Uma espiga de milho colorida, tradicional da Terra Indígena Jaraguá, em São Paulo, leva uma menina a refletir sobre seu lugar no mundo. Esse é o enredo do filme “Para’Í”, que surgiu do encontro entre o diretor Vinicius Toro e a comunidade guarani do Jaraguá. A protagonista, Pará, começa questionar vários por quês: por que não fala guarani, por que é diferente dos colegas da escola, por que seu pai vai à igreja Cristã e por que seu povo, os Guarani Mbya, luta por terra. Segundo a revista O Grito!, a produção é parte do Programa Aldeias, um projeto de fortalecimento cultural e político das terras indígenas de São Paulo, e estreia no dia 20 de abril, na semana do Dia dos Povos Indígenas.
🎧 Podcast
As angústias e os sonhos de uma adolescente latinoamericana são retratados pela escritora boliviana Giovanna Rivero no livro “98 Segundos Sem Sombra”. O podcast “O Que Ler Agora?”, produção do Plural, debate a obra, que se estrutura como anotações da protagonista, Genoveva Bravo Genovés, de 16 anos. A menina vive em uma cidadezinha fictícia no interior da Bolívia mergulhada no narcotráfico, nos ideais neoliberais, no misticismo popular e nos ensinamentos católicos. “O livro é muito inteligente em se complementar temas delicados, como distúrbios alimentares, o tráfico e aborto, com passagens sobre vida de Genoveva”, descreve a jornalista Cecília Zarpelon.
🙋🏾♀️ Raça e gênero
Em vídeo: homens trans e transmasculinos propõem outro sentido para a masculinidade.

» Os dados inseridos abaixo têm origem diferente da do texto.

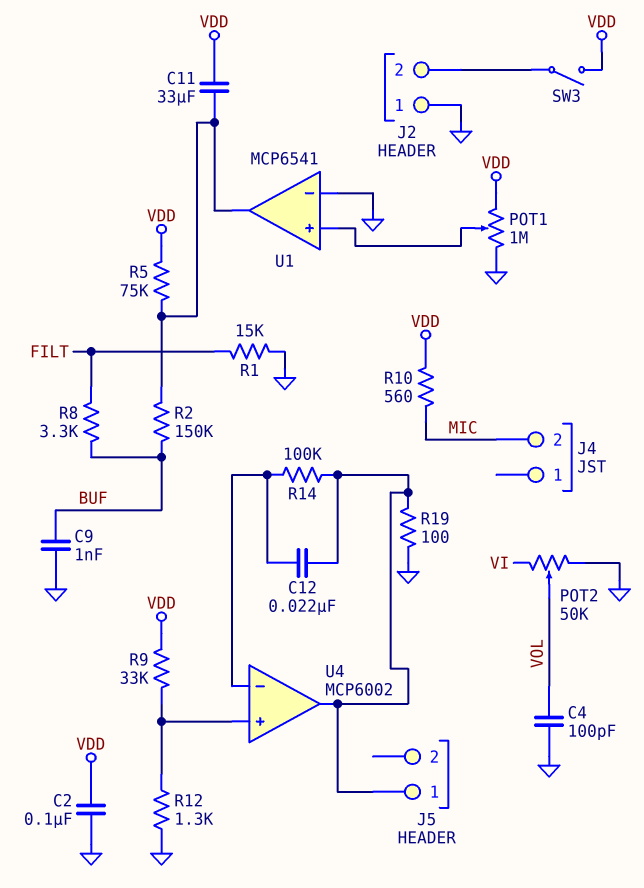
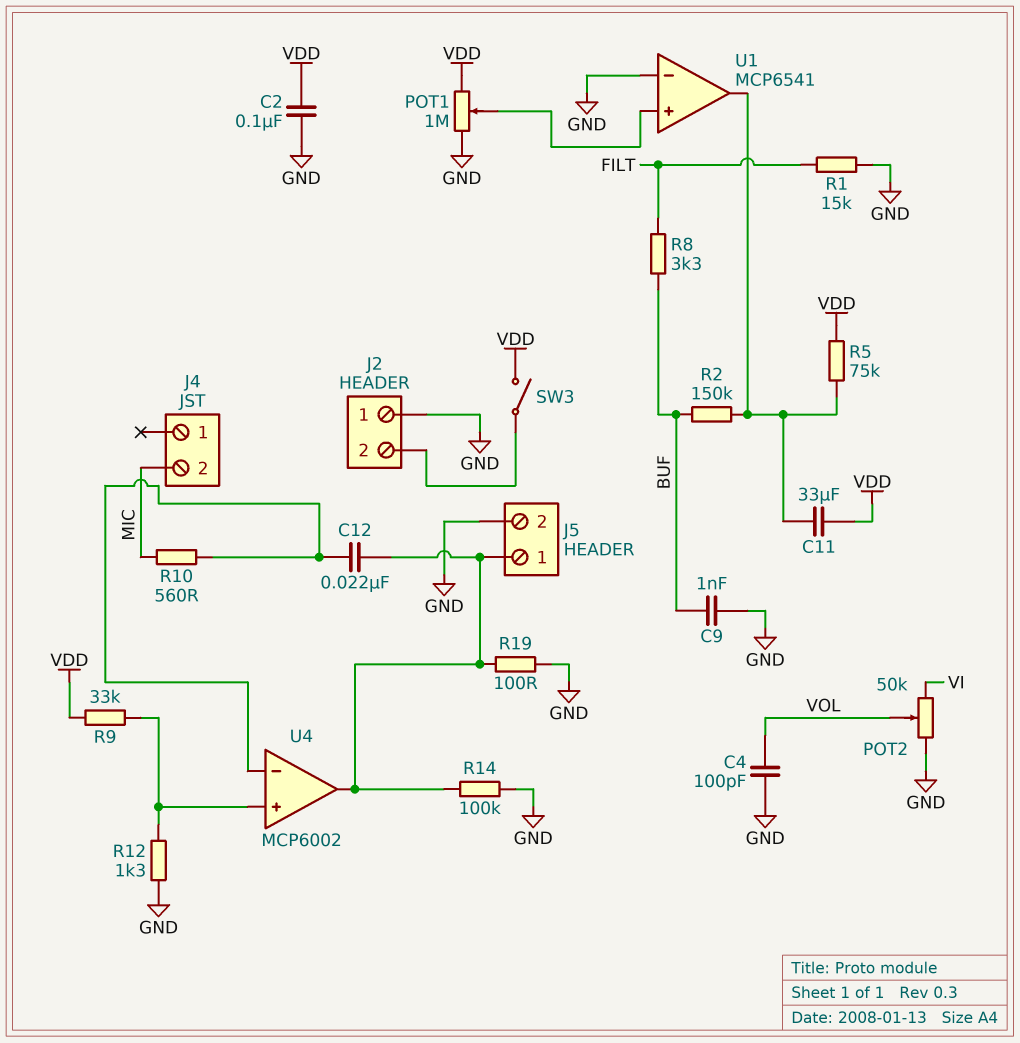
J5 pin 2: none -> GND
R10: 560 (MIC, VDD) -> 560 (MIC, U4/in-)
R14: 100k (J5/1, U4/in-) -> 100k (GND, J5/1)

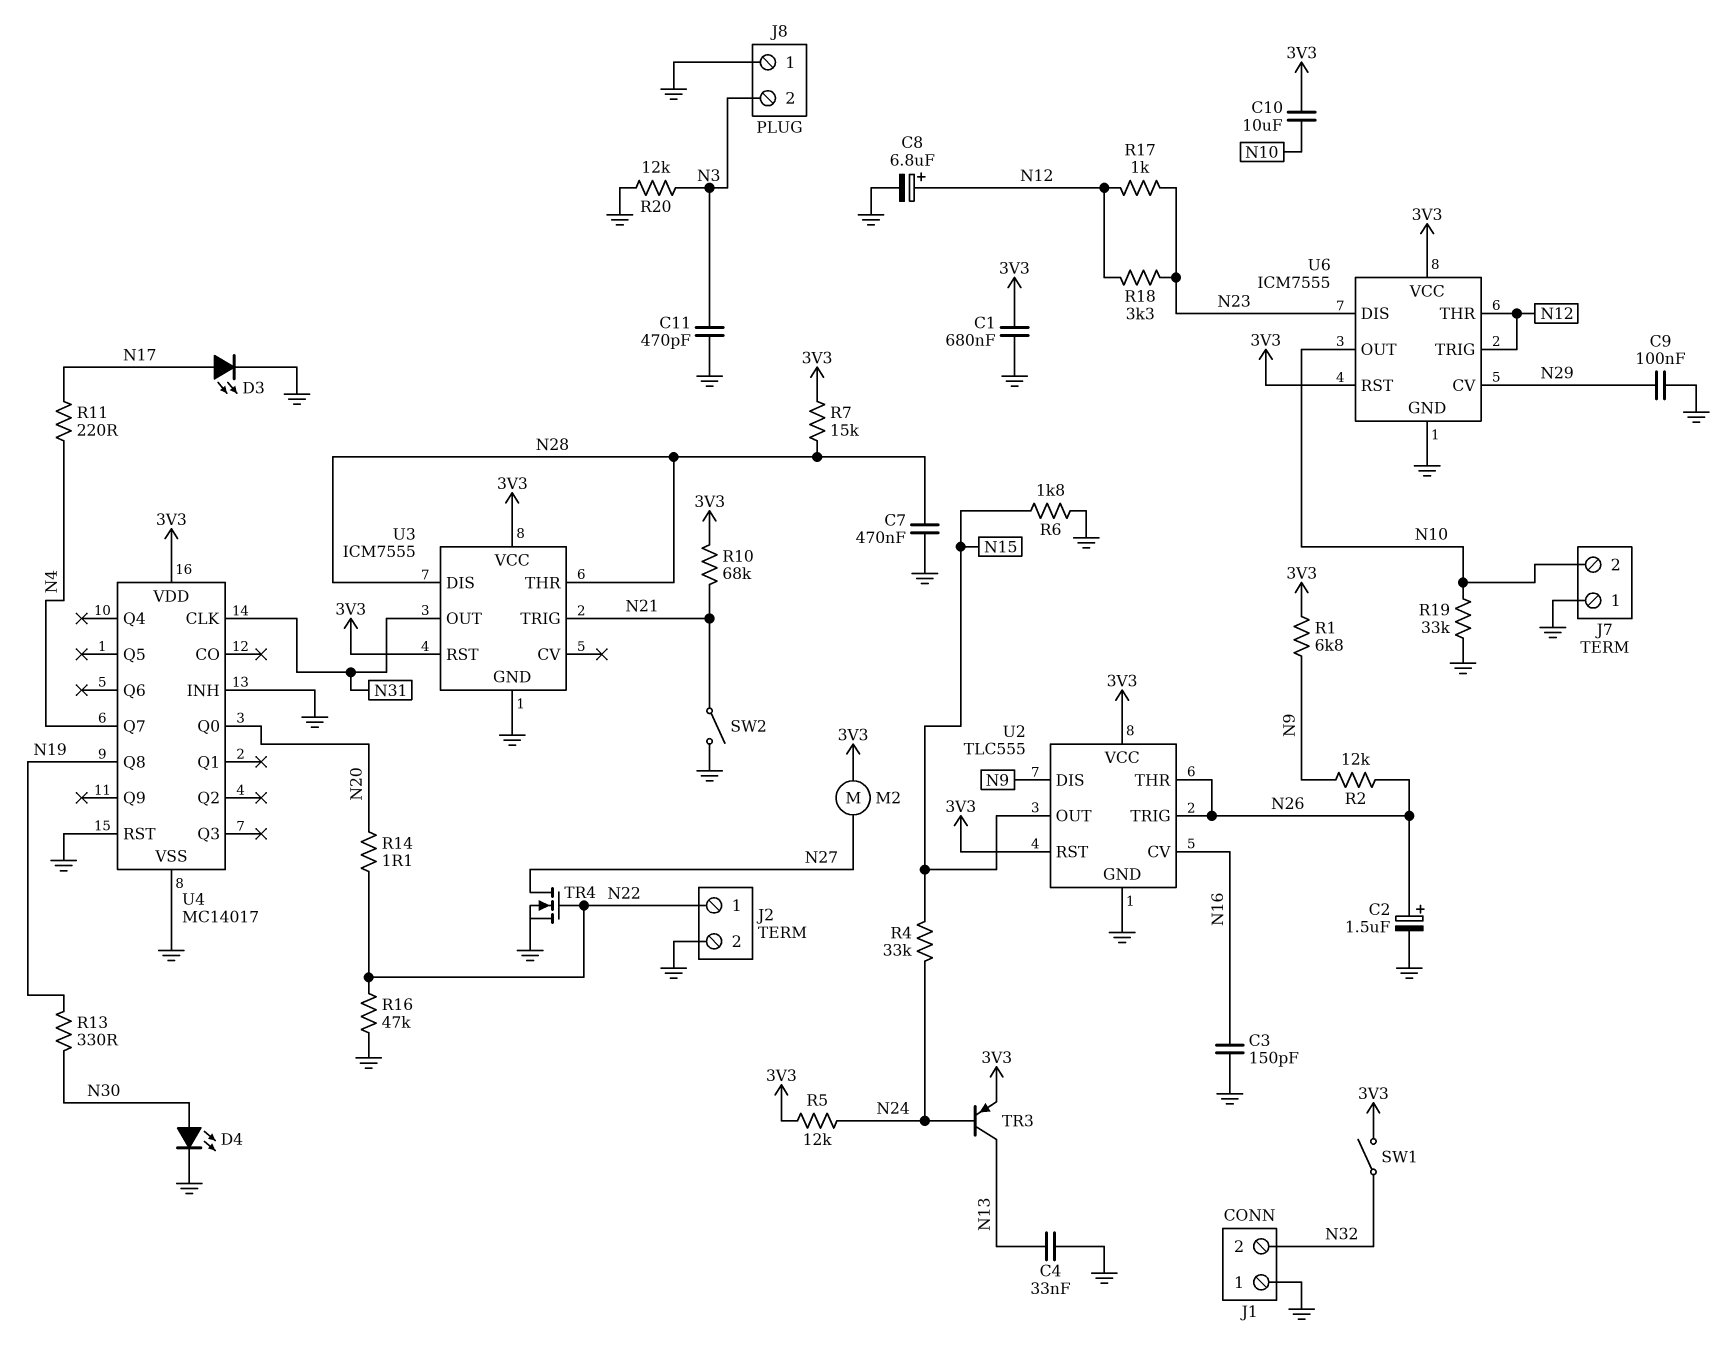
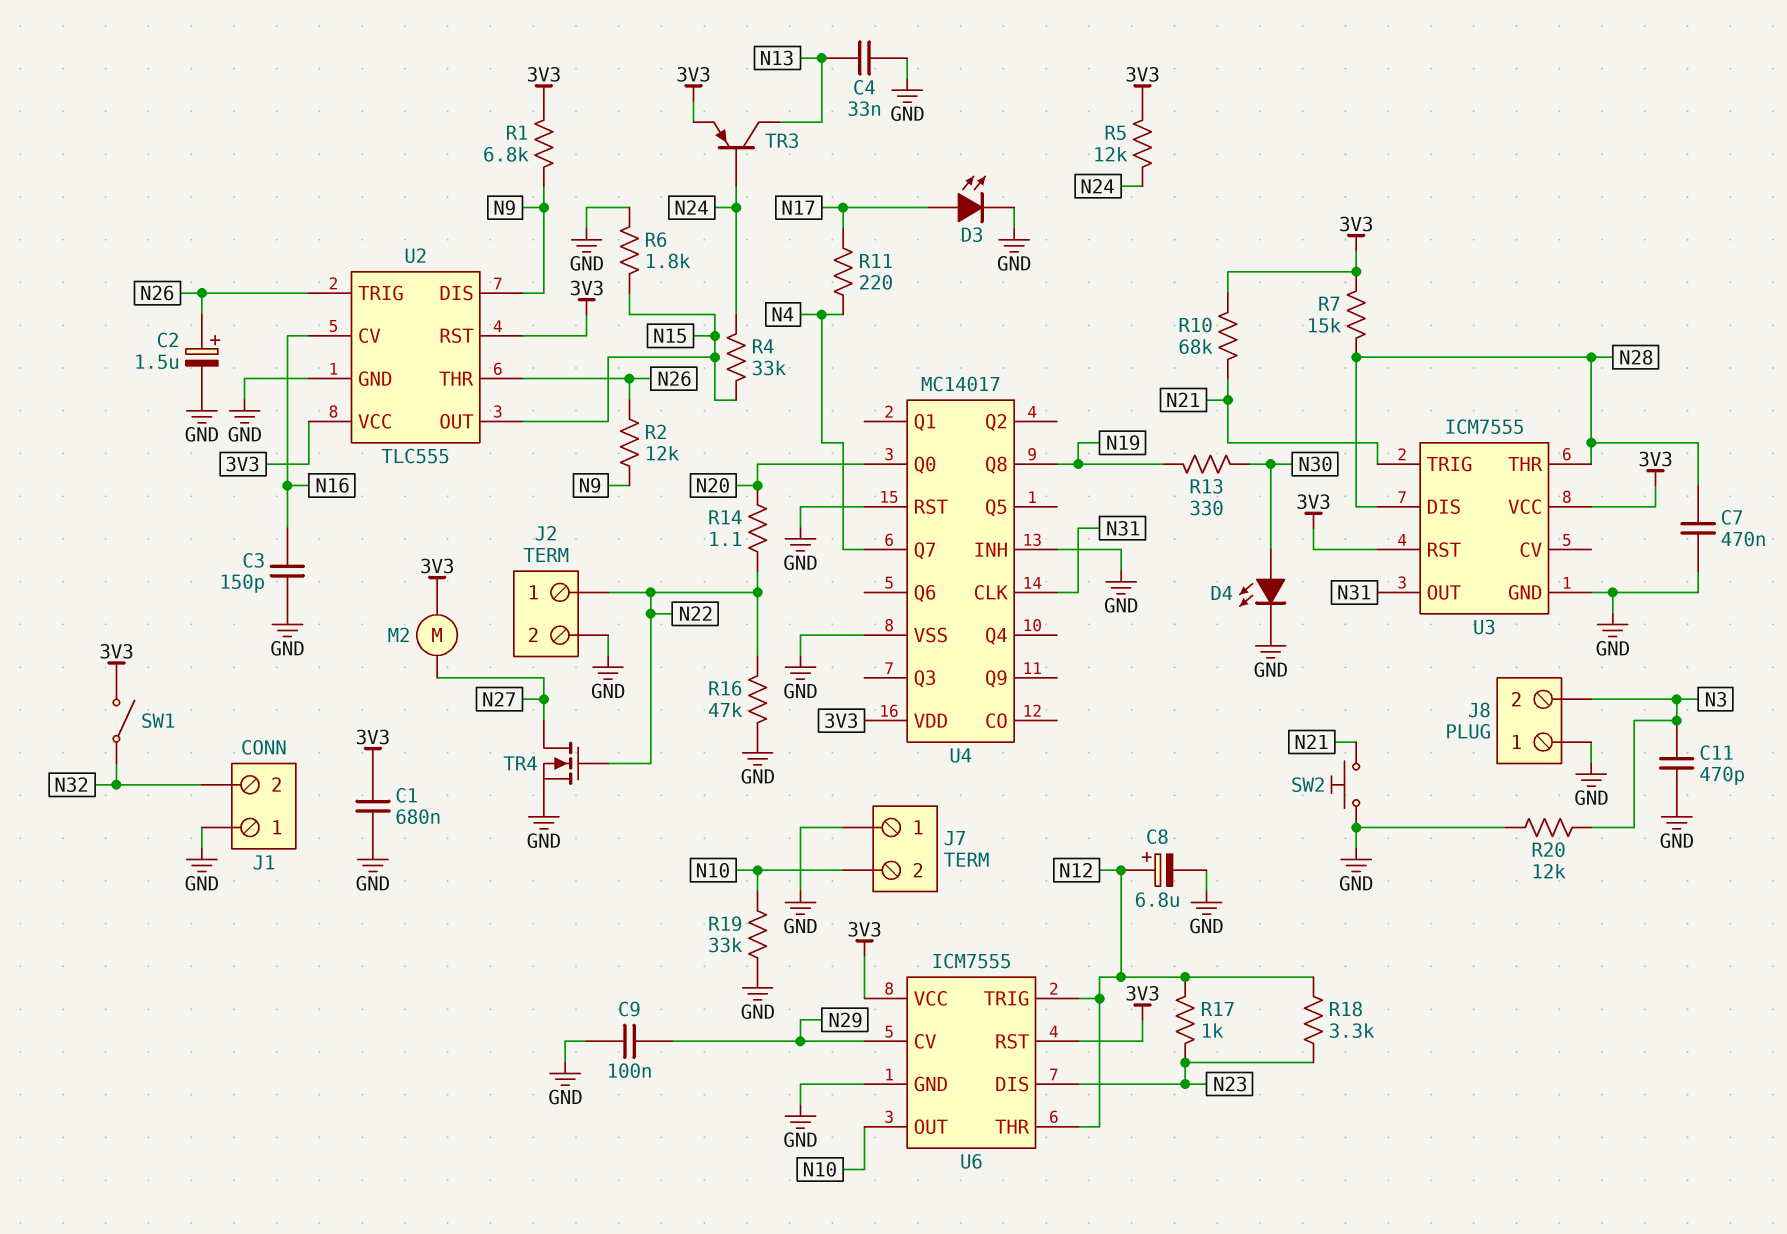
C10: 10uF (3V3, N10) -> none
SW2: switch (GND, N21) -> button (GND, N21)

A partir dos padrões machistas impostos e dos estereótipos do que é ser homem, como maxilar largo, barba e peitoral definido, Bento Xavier e Felipe Fly buscam afirmar suas identidades masculinas sem reproduzir os comportamentos misóginos da cisgeneridade. A revista AzMina conversa com ambos para entender esse outro lugar do masculino. “Gênero não é só um sistema de opressão, mas também é. A gente precisa pensar como fazer isso sem ser oprimindo alguém”, explica Bento. “Já conheci caras trans que reproduziam a mesma masculinidade. Não faz sentido, porque você sabe o que é ser no mundo sem ser masculino”, completa.